Onward journeys are really important to BBC Sounds. Building better journeys on our app allows our users to better explore the huge range of audio content we have on offer. In-episode trailing is a great way to recommend shows to listen to next — but how do we know if it’s working?
In an ideal world we’d do this via a standard A/B test, where we split users randomly into control and treatment groups. However in this specific case we’d also need to create two versions of the audio content, one with the trail and one without, requiring a significant amount of engineering resource.
Despite this, with a bit of extra analytical work, we can still measure the effectiveness of trails. This article will focus on how we applied this approach to a marketing campaign on That Peter Crouch Podcast, which trailed several different podcasts over a number of weeks.
Creating control & treatment groups
The critical feature of the podcast trails was that they occurred at the end of each episode. This might not necessarily be the ideal place to have trails, but it makes creating our testing groups much easier.
This is because it allows us to filter to users who completed at least 80% of the episode as a proxy for engagement, and then split this group into control and treatment based on whether they heard the trail or not. If the trails had occurred in the middle this wouldn’t work since users in the control would have heard less than half of the episode, so probably wouldn’t have been that engaged and therefore would not have been a suitable comparison group.
One key assumption
This creates our control and treatment groups, but unfortunately there is still a key difference between the two groups since treatment has listened to more content than control. Therefore, if we want to test this rigorously we need to first test the following assumption:
Listening to slightly more of an episode does not make you more likely to listen to the trailed content.

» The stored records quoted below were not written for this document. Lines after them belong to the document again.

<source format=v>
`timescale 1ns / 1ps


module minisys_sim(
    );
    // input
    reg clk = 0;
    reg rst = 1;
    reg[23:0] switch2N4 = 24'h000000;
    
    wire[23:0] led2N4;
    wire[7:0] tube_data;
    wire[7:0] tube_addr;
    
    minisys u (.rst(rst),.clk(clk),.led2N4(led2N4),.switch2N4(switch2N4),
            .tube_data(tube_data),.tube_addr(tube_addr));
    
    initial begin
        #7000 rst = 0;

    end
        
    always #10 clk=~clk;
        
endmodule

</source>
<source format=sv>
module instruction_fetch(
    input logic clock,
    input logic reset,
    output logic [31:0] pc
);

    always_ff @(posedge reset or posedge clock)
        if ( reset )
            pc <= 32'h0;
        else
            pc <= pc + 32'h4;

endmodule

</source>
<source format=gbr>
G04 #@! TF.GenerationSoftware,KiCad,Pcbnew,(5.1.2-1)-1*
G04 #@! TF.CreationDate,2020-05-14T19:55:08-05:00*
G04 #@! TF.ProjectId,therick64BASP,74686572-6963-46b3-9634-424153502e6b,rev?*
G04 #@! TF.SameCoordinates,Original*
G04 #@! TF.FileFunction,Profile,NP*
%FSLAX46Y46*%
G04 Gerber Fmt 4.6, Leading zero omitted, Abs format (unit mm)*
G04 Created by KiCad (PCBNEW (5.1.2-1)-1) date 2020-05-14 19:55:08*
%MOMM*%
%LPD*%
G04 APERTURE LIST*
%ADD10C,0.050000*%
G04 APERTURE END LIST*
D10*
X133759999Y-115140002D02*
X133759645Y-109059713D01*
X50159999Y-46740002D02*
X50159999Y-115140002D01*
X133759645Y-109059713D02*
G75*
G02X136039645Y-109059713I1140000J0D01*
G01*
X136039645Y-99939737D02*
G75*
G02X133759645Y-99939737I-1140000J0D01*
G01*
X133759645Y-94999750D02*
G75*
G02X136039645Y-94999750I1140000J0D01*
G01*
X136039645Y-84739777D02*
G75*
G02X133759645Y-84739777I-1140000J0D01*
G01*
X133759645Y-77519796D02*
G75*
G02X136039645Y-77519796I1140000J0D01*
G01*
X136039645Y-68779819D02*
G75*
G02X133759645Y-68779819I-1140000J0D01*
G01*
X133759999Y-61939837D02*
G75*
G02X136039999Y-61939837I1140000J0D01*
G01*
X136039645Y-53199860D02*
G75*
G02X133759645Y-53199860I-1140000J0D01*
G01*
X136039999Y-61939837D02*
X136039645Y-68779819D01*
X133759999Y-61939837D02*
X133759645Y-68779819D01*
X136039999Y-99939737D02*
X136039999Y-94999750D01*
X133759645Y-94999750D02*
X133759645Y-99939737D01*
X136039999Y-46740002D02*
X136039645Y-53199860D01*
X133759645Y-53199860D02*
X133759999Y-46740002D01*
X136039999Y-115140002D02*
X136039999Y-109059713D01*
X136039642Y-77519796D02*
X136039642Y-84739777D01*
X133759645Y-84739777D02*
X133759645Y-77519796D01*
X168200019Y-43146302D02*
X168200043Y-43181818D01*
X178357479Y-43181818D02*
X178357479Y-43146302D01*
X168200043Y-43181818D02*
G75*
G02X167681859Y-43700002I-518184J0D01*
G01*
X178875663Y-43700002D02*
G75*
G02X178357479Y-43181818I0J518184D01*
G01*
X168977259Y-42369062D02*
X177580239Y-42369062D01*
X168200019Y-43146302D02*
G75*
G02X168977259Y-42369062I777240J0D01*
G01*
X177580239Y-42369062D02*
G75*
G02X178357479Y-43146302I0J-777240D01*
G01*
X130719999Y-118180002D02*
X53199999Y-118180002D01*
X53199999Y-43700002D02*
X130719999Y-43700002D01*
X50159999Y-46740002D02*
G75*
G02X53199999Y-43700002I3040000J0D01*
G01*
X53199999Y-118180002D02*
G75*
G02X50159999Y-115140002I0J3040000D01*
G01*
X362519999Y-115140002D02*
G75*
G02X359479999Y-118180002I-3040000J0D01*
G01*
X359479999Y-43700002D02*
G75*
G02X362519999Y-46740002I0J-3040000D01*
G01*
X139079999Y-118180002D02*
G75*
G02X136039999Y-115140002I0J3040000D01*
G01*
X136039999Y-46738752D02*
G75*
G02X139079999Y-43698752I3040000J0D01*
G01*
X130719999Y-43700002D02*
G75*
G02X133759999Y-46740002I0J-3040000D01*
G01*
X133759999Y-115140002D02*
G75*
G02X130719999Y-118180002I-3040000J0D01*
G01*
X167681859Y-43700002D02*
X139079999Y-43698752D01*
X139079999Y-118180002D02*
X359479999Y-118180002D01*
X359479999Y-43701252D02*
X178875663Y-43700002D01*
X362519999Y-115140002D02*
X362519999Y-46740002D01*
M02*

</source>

To do this, we conduct an initial assumption test, where we split users into ‘fake’ control and treatment groups as follows:
In this case, neither group has listened to the trail, and therefore we’re directly testing the assumption. If the assumption is true, we should measure no significant difference in conversion between the groups.
Now that we’ve set up our control and treatment groups, we define a framework for measuring success based on what fraction of users are converted to listen to the trailed content within 2 weeks of hearing the trail.

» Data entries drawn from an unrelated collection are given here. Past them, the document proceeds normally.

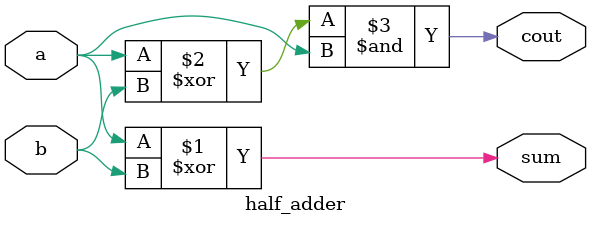
<source format=v>
module half_adder( 
input a, b,
output cout, sum ); 
 assign sum = a ^ b;
 assign cout = (a ^ b) & a;
endmodule

</source>
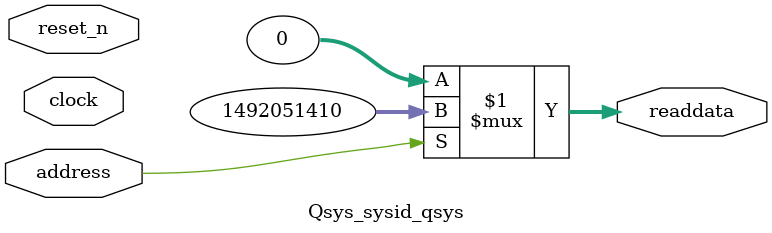
<source format=v>



// synthesis translate_off
`timescale 1ns / 1ps
// synthesis translate_on

// turn off superfluous verilog processor warnings 
// altera message_level Level1 
// altera message_off 10034 10035 10036 10037 10230 10240 10030 

module Qsys_sysid_qsys (
               // inputs:
                address,
                clock,
                reset_n,

               // outputs:
                readdata
             )
;

  output  [ 31: 0] readdata;
  input            address;
  input            clock;
  input            reset_n;

  wire    [ 31: 0] readdata;
  //control_slave, which is an e_avalon_slave
  assign readdata = address ? 1492051410 : 0;

endmodule



</source>
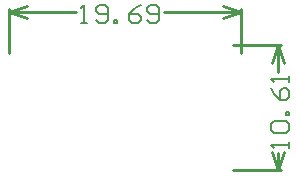
<source format=gm1>
G04*
G04 #@! TF.GenerationSoftware,Altium Limited,Altium Designer,18.1.7 (191)*
G04*
G04 Layer_Color=16711935*
%FSAX25Y25*%
%MOIN*%
G70*
G01*
G75*
%ADD10C,0.01000*%
%ADD23C,0.00600*%
D10*
X0244264Y0220000D02*
X0246264Y0214000D01*
X0242264D02*
X0244264Y0220000D01*
X0242264Y0184228D02*
X0244264Y0178228D01*
X0246264Y0184228D01*
X0244264Y0211110D02*
Y0220000D01*
Y0178228D02*
Y0183918D01*
X0229463Y0220000D02*
X0245264D01*
X0229463Y0178228D02*
X0245264D01*
X0154500Y0230984D02*
X0160500Y0232984D01*
X0154500Y0230984D02*
X0160500Y0228984D01*
X0226000D02*
X0232000Y0230984D01*
X0226000Y0232984D02*
X0232000Y0230984D01*
X0154500D02*
X0177054D01*
X0206246D02*
X0232000D01*
X0154500Y0217463D02*
Y0231984D01*
X0232000Y0217463D02*
Y0231984D01*
D23*
X0247863Y0185518D02*
Y0187517D01*
Y0186518D01*
X0241865D01*
X0242864Y0185518D01*
Y0190516D02*
X0241865Y0191516D01*
Y0193516D01*
X0242864Y0194515D01*
X0246863D01*
X0247863Y0193516D01*
Y0191516D01*
X0246863Y0190516D01*
X0242864D01*
X0247863Y0196514D02*
X0246863D01*
Y0197514D01*
X0247863D01*
Y0196514D01*
X0241865Y0205512D02*
X0242864Y0203512D01*
X0244864Y0201513D01*
X0246863D01*
X0247863Y0202513D01*
Y0204512D01*
X0246863Y0205512D01*
X0245864D01*
X0244864Y0204512D01*
Y0201513D01*
X0247863Y0207511D02*
Y0209510D01*
Y0208511D01*
X0241865D01*
X0242864Y0207511D01*
X0178654Y0227385D02*
X0180654D01*
X0179654D01*
Y0233383D01*
X0178654Y0232384D01*
X0183653Y0228385D02*
X0184652Y0227385D01*
X0186652D01*
X0187651Y0228385D01*
Y0232384D01*
X0186652Y0233383D01*
X0184652D01*
X0183653Y0232384D01*
Y0231384D01*
X0184652Y0230384D01*
X0187651D01*
X0189651Y0227385D02*
Y0228385D01*
X0190650D01*
Y0227385D01*
X0189651D01*
X0198648Y0233383D02*
X0196648Y0232384D01*
X0194649Y0230384D01*
Y0228385D01*
X0195649Y0227385D01*
X0197648D01*
X0198648Y0228385D01*
Y0229385D01*
X0197648Y0230384D01*
X0194649D01*
X0200647Y0228385D02*
X0201647Y0227385D01*
X0203646D01*
X0204646Y0228385D01*
Y0232384D01*
X0203646Y0233383D01*
X0201647D01*
X0200647Y0232384D01*
Y0231384D01*
X0201647Y0230384D01*
X0204646D01*
M02*

</source>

It’s important to ignore users who have listened to the trailed content in the 13 weeks (1 quarter) prior to hearing the trail. This is to stop existing listeners of the trailed content muddying the analysis.
Using the conversion definition we can therefore classify each user as:
- Or existing listener
Using the beta distribution, given by the parameters alpha (successes) & beta (failures), we can generate a probability distribution centred around our conversion rate:
Conversion Rate = Successes / (Successes + Failures)
Measuring impact is then a case of comparing the two beta distributions for control and treatment to see if there is any significant difference. The method I used is described in much more detail in this article.
The assumption test
Dealing with the assumption test first, fortunately we saw no significant results for any of the 6 episodes tested. It’s important to note this doesn’t mean we can definitely say there is no effect from listening to more of an episode, it instead means we can’t measure any effect at the accuracy enabled from our sample size.
The plot below shows a comparison of two beta distributions for ‘That Captains Episode’, which shows a large overlap in distributions.
The actual results
With our assumption tested, the actual results from the trails showed significant results across each episode. So basically, trailing works!
To give you an example of the effect size, using the same episode from the example above, we see the conversion rate has gone from 4.4% with no trail, to 6.3% with a trail. Whilst the conversion rate percentages are quite small in general, this represents an increase of 46%.
It was promising to see uplifts across the board since we trailed a range of content from other football specific content, such as Football Daily, to less obvious recommendations, such as Radio 1’s Scott Mills Daily Podcast. This can give our marketing teams more confidence in taking more risk in terms of recommending less typical onward journeys.
Finally, probably the most positive aspect of these results were that we saw larger increases, in some cases almost a 200% increase, in conversion rates for both our under-35 and infrequent audience. This makes intuitive sense since these users tend to be less familiar with our content, but as these are target groups for BBC Sounds it was great to measure this directly.
Generalising the method
To summarise the above approach, the keys steps to this method are:
- Create control and treatment groups, based on trail listening
- Determine what assumptions allow us to compare these groups as if they were a simple random split
- Define a conversion measure to split users into success or failures
- Test the assumption by comparing beta distributions
- Providing assumption is valid, again test the trail impact by comparing beta distributions
Future trail testing at BBC Sounds
This analysis has given us clear proof that our trailing works and defined a clear framework for future tests. With this measured, we now have the freedom to experiment and test out different trail hypothesis, such as:
- How effective is trailing podcasts or mixes from live radio?
- What kind of content journeys work the best?
- What format of trail is most effective at driving conversions
This allows our marketing teams to have more confidence in their campaigns and take the necessary risks required to broaden our audiences listening habits.